5. The copper-clad plate according to claim 1, wherein the solvent comprises at least one of dimethylformamide, ethylene glycol methyl ether, propylene glycol methyl ether acetate, cyclohexanone, methyl ethyl ketone, toluene, and xylene.

6. The copper-clad plate of claim 1, wherein the base fabric comprises a glass fiber cloth or a non-woven fabric.

7. A method for manufacturing the copper-clad plate according to any one of claims 1 to 6, wherein the method comprises the following steps:

and (3) attaching the prepreg to a copper foil, and performing hot-pressing curing at the temperature of 180-200 ℃ for 30-120 minutes to form the copper-clad plate.

8. A copper-clad plate bending forming method is characterized by comprising the following steps: the copper-clad plate of any one of claims 1 to 6 is placed into a die for punch forming, and the die is designed for forming a bending structure with a bending angle of 10-90 degrees and a bending radius of 1-25 mm.

9. The method according to claim 8, wherein the copper-clad plate is heated to a temperature of 60-200 ℃ before being placed in a mold.

10. The method of claim 9, wherein the stamping forming conditions comprise:

1) stamping pressure: 100 to 20000N;

2) press molding maintenance time: 2sec or more;

3) temperature of the die: normal temperature, or heating to below 100 deg.C.

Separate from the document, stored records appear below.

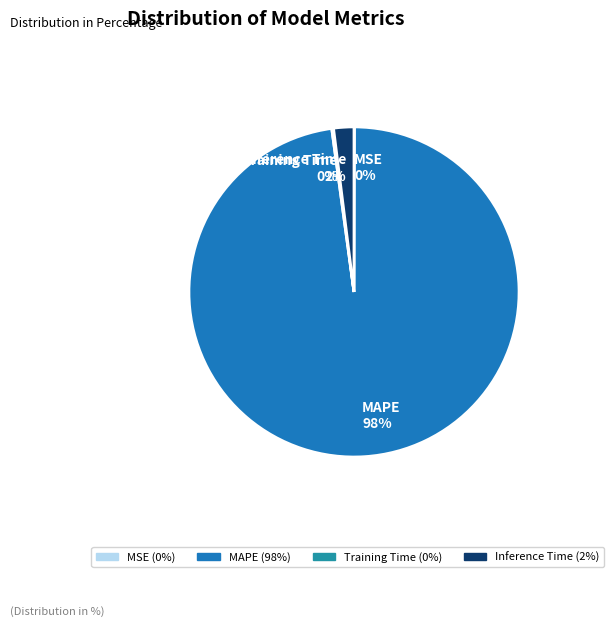

To the nearest percent, what percentage of the pie is MAPE 98%?

98%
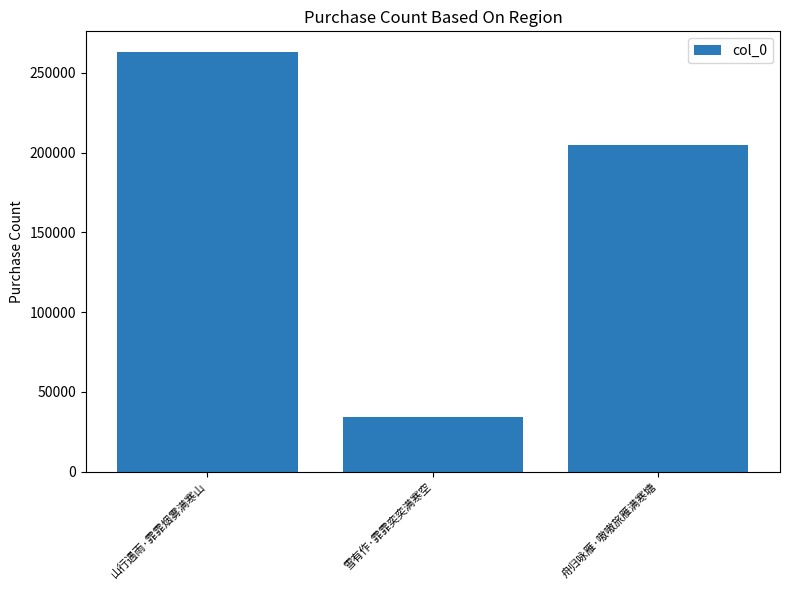

Which label corresponds to the smallest value in the chart?

雪有作·霏霏奕奕满寒空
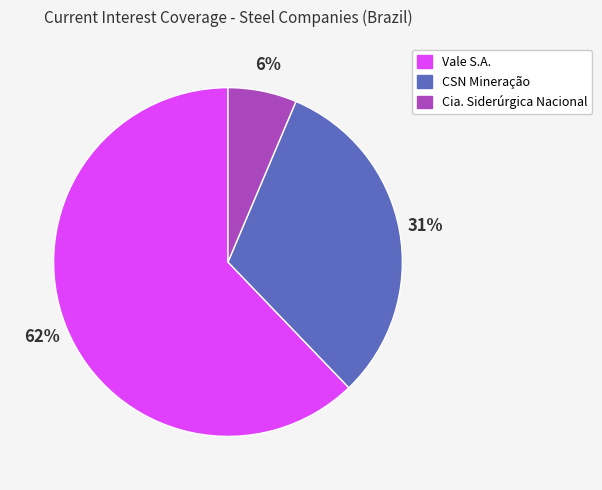

Is it true that CSN Mineração is 31% of the pie?

True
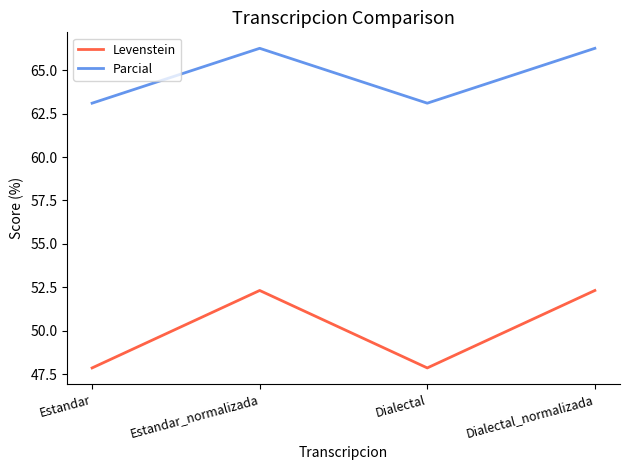

In Parcial, how many points are higher than both neighbors (excluding endpoints)?

1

11. The method according to claim 8, wherein the forming temperature of the punch forming is the glass transition temperature of the thermosetting resin composition in the copper-clad plate +/-50 ℃, and the setting time is not less than 2 sec.

12. The copper-clad plate with the bending structure is characterized in that the copper-clad plate with the bending structure is manufactured by one-time or several-time molding by adopting the method of any one of claims 9 to 11, the bending angle is 10-90 degrees, and the bending radius is 1-25 mm.